Example of multilayer, standoff markup of Coptic text from Abraham Our Father
The layers provide data for the morphemes, the bound group, the line number in which the text appears in the original manuscript (lb, following the TEI/EpiDoc standard), the column in which the text appears in the original manuscript (cb), the page on which the text appears in the original manuscript (pb, in which MONB.YA is the siglum for White Monastery codex YA as designated by the CMCL standards), the normalized morphemes, and the part of speech tags for the normalized morphemes (PREP=preposition, ART=article, N=noun, NPROP=proper noun).
SCRIPTORIUM provides the means to search the multiple layers of data in various combinations, including in conjunction with metadata. We use the open-source search and visualization tool ANNIS [Zeldes, Ritz, Lüdeling, and Chiarcos 2009]. ANNIS contains built-in visualization capabilities and can be customized for each corpus. Coptic SCRIPTORIUM has embedded a Coptic keyboard, a web font for Coptic Unicode characters, and various visualizations of the data. All the tools and corpora discussed in this essay are available at http://www.copticscriptorium.org.
The multilayer architecture allows for multidisciplinary research [Krause and Zeldes 2014]. Historians may be interested in vocabulary searches on the normalized words. Linguists may query the parts of speech for computational morphological and syntactic research. Scholars working on ancient prosopography or network analysis may search for named entities. Additional layers may be added if other researchers wish to annotate the corpora for other research questions. Since all data documents are licensed with Creative Commons Attribution licenses, philologists and paleographers who wish to publish their own digital editions of manuscripts may download, modify, and annotate or re-annotate our XML documents for their own work as long as they provide attribution to the source.

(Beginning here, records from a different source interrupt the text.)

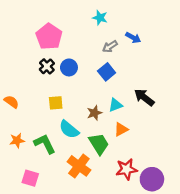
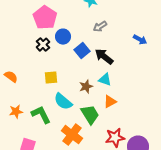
blue arrow: (133, 38) -> (140, 40), moved
blue circle: (69, 67) -> (63, 37), moved
blue square: (107, 72) -> (82, 51), moved
black arrow: (144, 97) -> (104, 57), moved
cyan triangle: (115, 105) -> (105, 80), turned 40

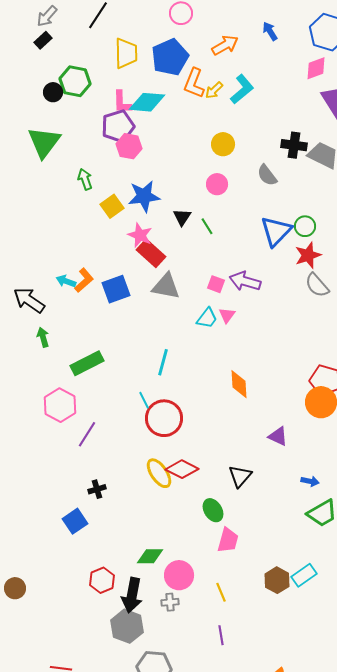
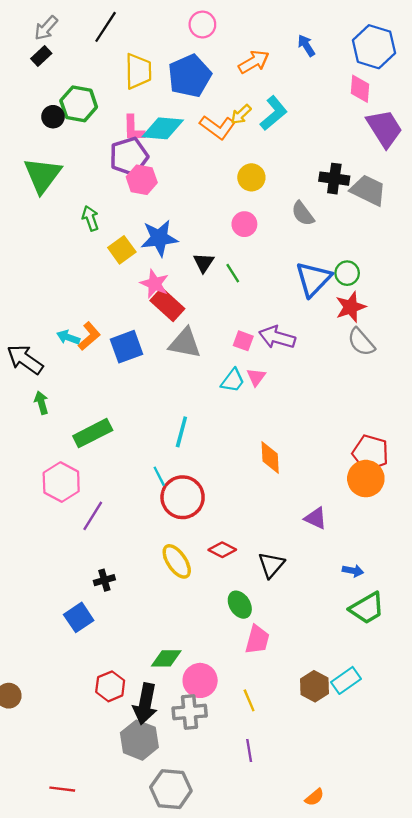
pink diamond: (316, 68) -> (360, 89), turned -65
orange L-shape: (194, 83) -> (218, 127), moved, turned -76
red diamond: (182, 469) -> (222, 550), moved, size x0.7
gray cross: (170, 602) -> (190, 712), size x1.6

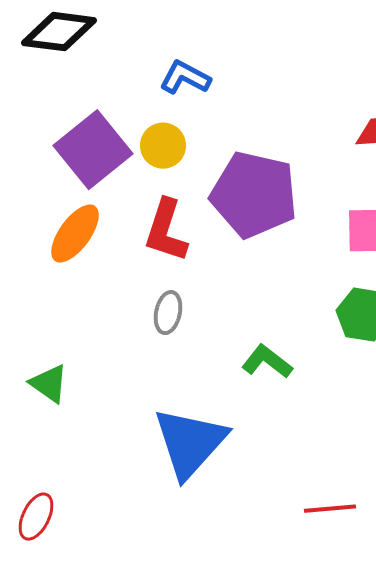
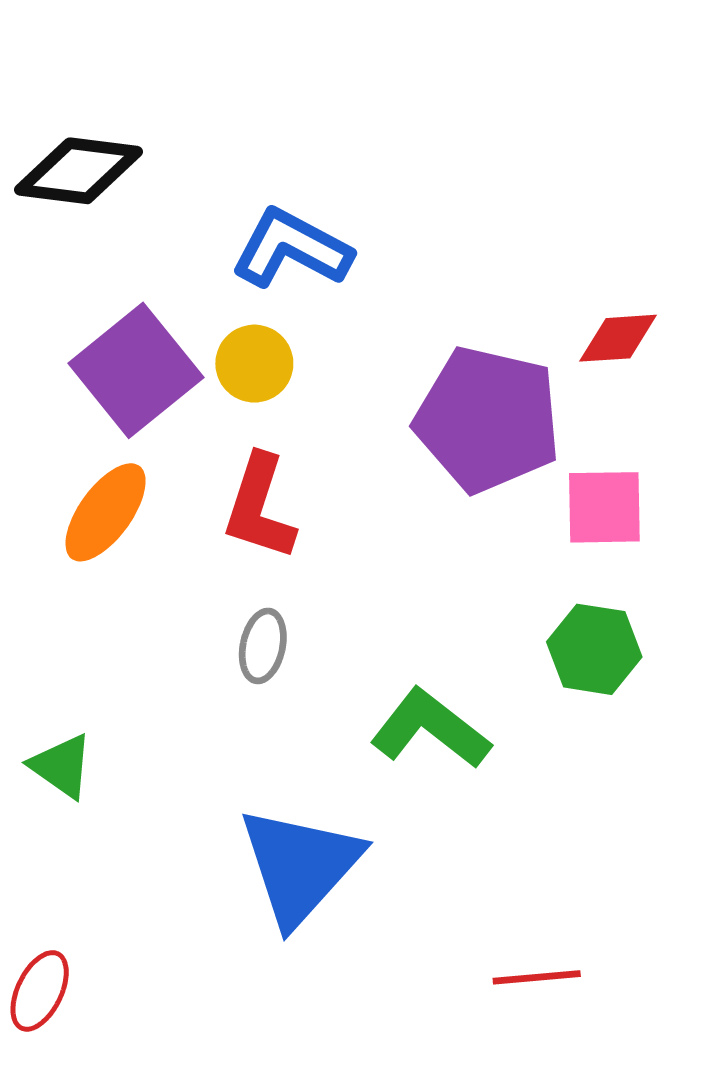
blue L-shape: (185, 78) -> (292, 249), size x1.4
purple pentagon: (254, 195) -> (488, 419), moved
green L-shape: (267, 362) -> (430, 729), size x1.4

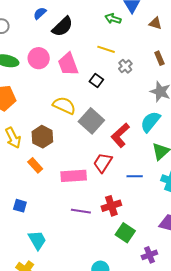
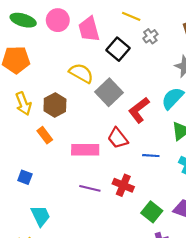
black square: (96, 80) -> (118, 49), size x1.5
red trapezoid: (103, 163) -> (118, 138), turned -75
red cross: (111, 206) -> (123, 185), turned 36
green square: (125, 233) -> (152, 212), moved

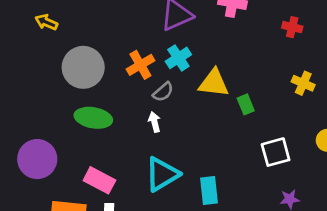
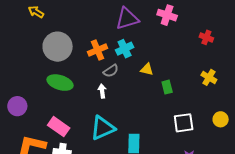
yellow triangle: (214, 83) -> (147, 69), size x0.6
purple circle: (37, 159) -> (17, 106), size x0.7

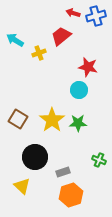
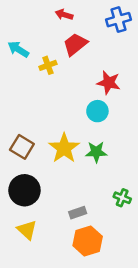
red arrow: (73, 13) -> (64, 15), moved
black circle: (35, 157) -> (24, 190), moved

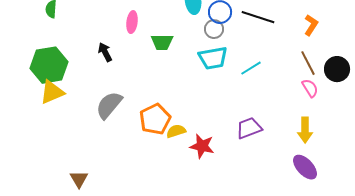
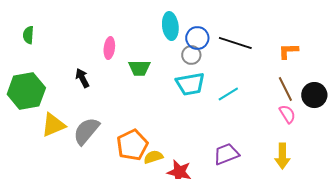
orange L-shape: (311, 25) -> (288, 51), turned -125
yellow triangle: (52, 92) -> (53, 125), moved

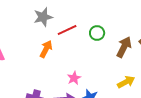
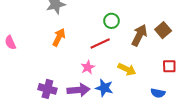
red line: (67, 30) -> (100, 44), moved
yellow arrow: (126, 82) -> (127, 69), moved, turned 54

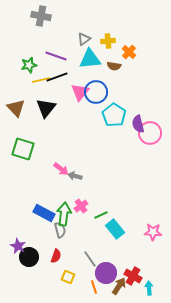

The community of Coptic scholars is small, but the impact of our work ripples out into many fields. The true hope for digital scholarship in the Coptic language and literature lies beyond our individual efforts and in the community of Coptic scholars within and outside the academy: scholars who digitize texts, write annotations, inspire and develop new technologies, conduct research using the platform, and contribute to the evolving standards.